對於想不明白的事,方艾伊暫時不去理會,事實真相總有一天會大白天下。
回到客棧,在她威逼下,看了不下十個大夫,都說她脈相詭異,卻又診斷不出個所以然來。
她是否中毒也不能確定,回想起來,只有激動時心口尖銳的疼痛,其它並無特別異樣。
除了暗自咒罵軒轅楓之外,她也想不出解決辦法。
與他之間的糾葛,難道真要乖乖等他來接她,然後成親?至少在確定中毒之前,不會!
他就像突然出現一般,突然消失了,連左微都無法追查到他的行蹤……
現如今,只好邊走邊看。
晚間應約來到離心湖畔的風亭,黑夜是最好的保護色,她故意晚到近一個時辰,等四周天色已近全黑,才一襲暗色簡袍,悠然而來。

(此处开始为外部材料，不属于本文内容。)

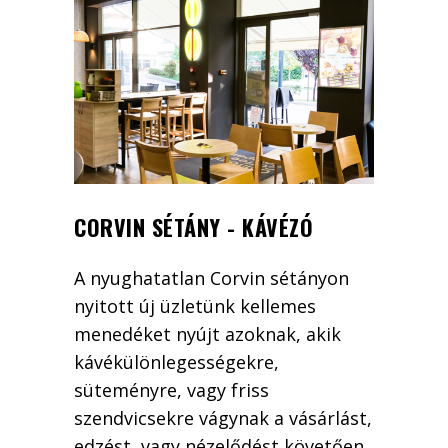
CORVIN SÉTÁNY - KÁVÉZÓ
A nyughatatlan Corvin sétányon
nyitott új üzletünk kellemes
menedéket nyújt azoknak, akik
kávékülönlegességekre,
süteményre, vagy friss
szendvicsekre vágynak a vásárlást,
edzést, vagy nézelődést követően.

微弱的月光在濃密的梨樹林里根本起不了照明的作用,不過風亭早有一盞微弱的燈籠,將漆黑的四周照亮,依稀能看清亭子裡的一切。
遠遠看去,就見兩個碩長的身影挨的極近,似乎在爭執什麼,衣袍有些凌亂,被燭火拉長的影子交疊糾纏在一起,拉的很長很長,讓風亭的氛圍有些詭異陰森……

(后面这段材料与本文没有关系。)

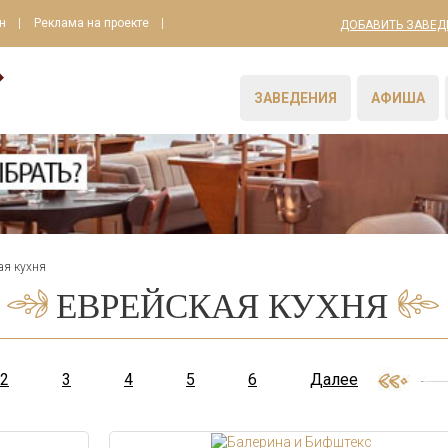
н
Реклама на проекте
ДОБАВИТЬ ЗАВЕД
ЗАВЕДЕНИЯ
АФИША
ая кухня
ЕВРЕЙСКАЯ КУХНЯ
2
3
4
5
6
Далее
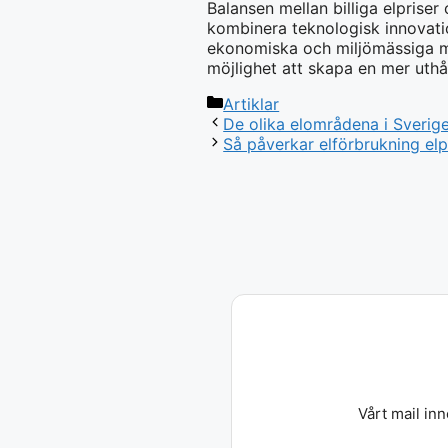
Balansen mellan billiga elpris
kombinera teknologisk innovati
ekonomiska och miljömässiga må
möjlighet att skapa en mer uth
Kategorier
Artiklar
De olika elområdena i Sverig
Så påverkar elförbrukning elp
Vårt mail in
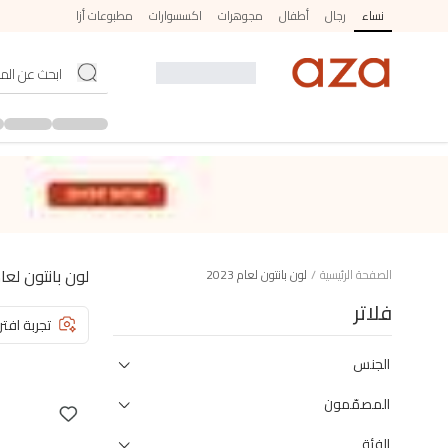
نساء
رجال
أطفال
مجوهرات
اكسسوارات
مطبوعات أزا
لون بانتون لعام 23
الصفحة الرئيسية
/
لون بانتون لعام 2023
فلاتر
تجربة افتر
الجنس
المصمّمون
الفئة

方艾伊走路輕慢,靠近風亭,聽到兩人的對話,腳步微頓,藉着一顆高大的梨樹做掩護,將自己隱藏在陰影裡。
“時間很晚了,名府,別等了,看樣子他是不會來了。”藍衫書生低嘆。
白衫書生拉住藍衫書生的手,低喚:“子瀚……只要有一絲希望,我都不放棄,我會等到他來!”
“就算他來了,他未必肯說出那人的下落。”付流明聽到他喚自己的表字,心中一頓,冷淡的聲音透着無奈與惆悵,更有一絲說不出的不忍。
卻繼續勸解:“名府,收手吧,不要再爲我做些什麼了,不值得的。”
“我說值得就值得!‘人生得一知己,足矣。’這話是你說的,而我卻是願爲知己者死!我已經打聽清楚,趙員外手上確實有幽憂草,只要我拿着那東西跟他換,他肯定會給我的。”
大名府目光熠熠,話語有着不容辯駁的堅定。
“我這毒,不解也罷。都過去這些年了,早已經不指望……”
付流明半明半暗的臉龐透着隱憂,擔心道:“名府,我總覺得這次事情,透着怪異,像是有人設好的陷阱,等着我們。”
“就算是陷進,我亦不怕,爲了你,刀山火海我也要闖一闖!”大名府越說越激動,神情無比堅定。
“名府……”付流明似乎被他情緒感染,平靜的面色鬆動,喃喃出聲:“可是,冤冤相報,何時能了?”
大名府握緊他的手,堅定道:“不行,不能就這麼算了的,我不能眼睜睜看着你死。至於那個惡婆娘,讓我們這些年錯過,好不容易相聚,卻又讓你身中劇毒,我絕不放過她!都已經到今天這地步了,我不想放棄!”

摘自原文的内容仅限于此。